The downside is that it'll take some extra time to start from a cold boot, and the guest machine still consumes disk space.vagrant halt:
k@laptop:~/my_vagrant$ vagrant halt ==> default: Attempting graceful shutdown of VM...
vagrant up:
k@laptop:~/my_vagrant$ vagrant up Bringing machine 'default' up with 'virtualbox' provider... ==> default: Checking if box 'ubuntu/trusty32' is up to date... ==> default: VirtualBox VM is already running. k@laptop:~/my_vagrant$ vagrant halt ==> default: Attempting graceful shutdown of VM... k@laptop:~/my_vagrant$ vagrant up Bringing machine 'default' up with 'virtualbox' provider... ==> default: Checking if box 'ubuntu/trusty32' is up to date... ==> default: Clearing any previously set forwarded ports... ==> default: Clearing any previously set network interfaces... ==> default: Preparing network interfaces based on configuration... default: Adapter 1: nat ==> default: Forwarding ports... default: 80 => 4567 (adapter 1) default: 22 => 2222 (adapter 1) ==> default: Booting VM... ==> default: Waiting for machine to boot. This may take a few minutes... default: SSH address: 127.0.0.1:2222 default: SSH username: vagrant default: SSH auth method: private key default: Warning: Connection timeout. Retrying... default: Warning: Connection timeout. Retrying... default: Warning: Connection timeout. Retrying... default: Warning: Connection timeout. Retrying... default: Warning: Remote connection disconnect. Retrying... default: Warning: Remote connection disconnect. Retrying... default: Warning: Remote connection disconnect. Retrying... default: Warning: Remote connection disconnect. Retrying... default: Warning: Remote connection disconnect. Retrying... ==> default: Machine booted and ready! ==> default: Checking for guest additions in VM... ==> default: Mounting shared folders... default: /vagrant => /home/k/my_vagrant ==> default: Machine already provisioned. Run `vagrant provision` or use the `--provision` ==> default: to force provisioning. Provisioners marked to run always will still run.

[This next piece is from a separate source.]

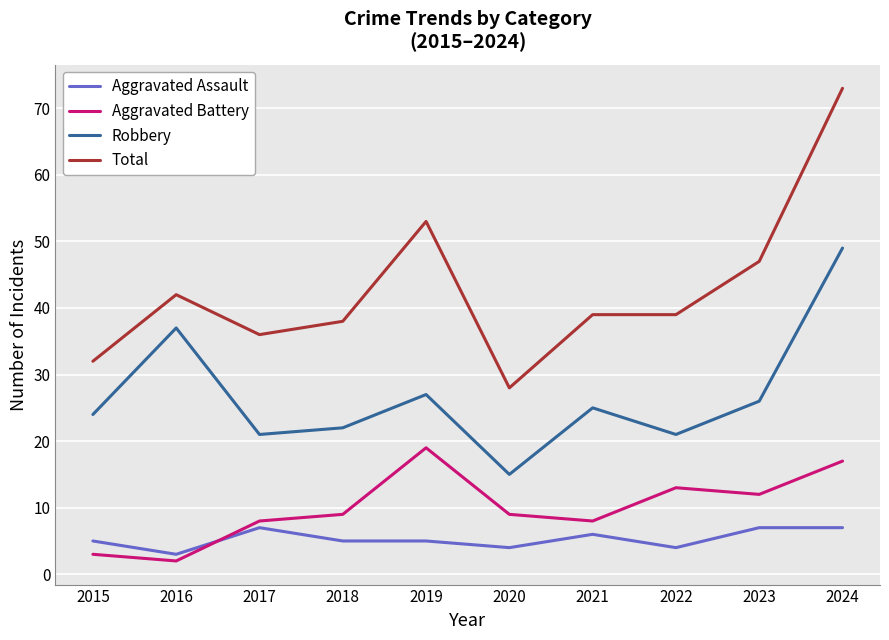

List the series in order of their peak value, highest first.

Total, Robbery, Aggravated Battery, Aggravated Assault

- vagrant destroy : We can destroy the virtual machine by vagrant halt command. It will remove all traces of the guest machine from our system. It'll stop the guest machine, power it down, and remove all of the guest hard disks. Again, when we're ready to work again, just issue a vagrant up.
The benefit of this is that no trace is left on our machine. The disk space and RAM consumed by the guest machine is reclaimed and our host machine is left clean.
The downside is that vagrant up to get working again will take some extra time since it has to reimport the machine and reprovision it.
Rebuild - vagrant up
Since the Vagrant environment is already all configured via the Vagrantfile, we simply have to run a vagrant up at any time and Vagrant will recreate your work environment.